# skim coat over concrete



## ranch7 (Feb 8, 2009)

I own a winter home in AZ that has a swimming pool.  The concrete around the pool has a skim coat and there are patches that have come up from the base of concrete, making it look like a mangy dog.

I had a man come out and he told me just patching wouldn't look good.  The estimate he gave me for doing the whole area with a skim coat was $2200.
I can't afford that.

Anyone out there have a solution?  Are there any products that will allow me or my carpenter to do the job?


----------



## yesitsconcrete (Feb 16, 2009)

from my reading of the post, that's not a bad price considering he'd 1st have to remove ALL the skim coat,,, we would never apply our products of another's surface,,, look at it this way - if some's already come up, what's to prevent more from delaminating AFTER any repairs're done,,, who would YOU call then ? ? ?

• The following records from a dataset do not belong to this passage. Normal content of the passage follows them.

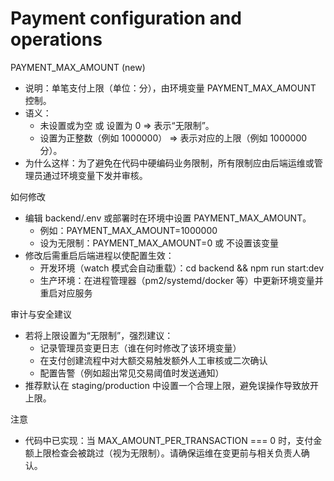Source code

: Payment configuration and operations
===================================

PAYMENT_MAX_AMOUNT (new)
- 说明：单笔支付上限（单位：分），由环境变量 PAYMENT_MAX_AMOUNT 控制。
- 语义：
  - 未设置或为空 或 设置为 0 => 表示“无限制”。
  - 设置为正整数（例如 1000000） => 表示对应的上限（例如 1000000 分）。
- 为什么这样：为了避免在代码中硬编码业务限制，所有限制应由后端运维或管理员通过环境变量下发并审核。

如何修改
- 编辑 backend/.env 或部署时在环境中设置 PAYMENT_MAX_AMOUNT。
  - 例如：PAYMENT_MAX_AMOUNT=1000000
  - 设为无限制：PAYMENT_MAX_AMOUNT=0 或 不设置该变量
- 修改后需重启后端进程以使配置生效：
  - 开发环境（watch 模式会自动重载）：cd backend && npm run start:dev
  - 生产环境：在进程管理器（pm2/systemd/docker 等）中更新环境变量并重启对应服务

审计与安全建议
- 若将上限设置为“无限制”，强烈建议：
  - 记录管理员变更日志（谁在何时修改了该环境变量）
  - 在支付创建流程中对大额交易触发额外人工审核或二次确认
  - 配置告警（例如超出常见交易阈值时发送通知）
- 推荐默认在 staging/production 中设置一个合理上限，避免误操作导致放开上限。

注意
- 代码中已实现：当 MAX_AMOUNT_PER_TRANSACTION === 0 时，支付金额上限检查会被跳过（视为无限制）。请确保运维在变更前与相关负责人确认。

i'm betting it ( skim coat ) is/was either a splatter texture OR ' cool deck ' mtl that the owner got done by the cheapest bidder,,, you're never sorry you bought the best ! ! ! any const supply house'll have polymer-modified cementitious materials that would be suitable IF you know what qualities you need,,, as w/any repair, prep's the most important part of the job,,, concrete resurfacing's more a mix of skill & knowledge than anything else,,, that's why its a specialty trade,,, btw, there's nothing in an apron store that's suitable despite what the apron-wearer says.


----------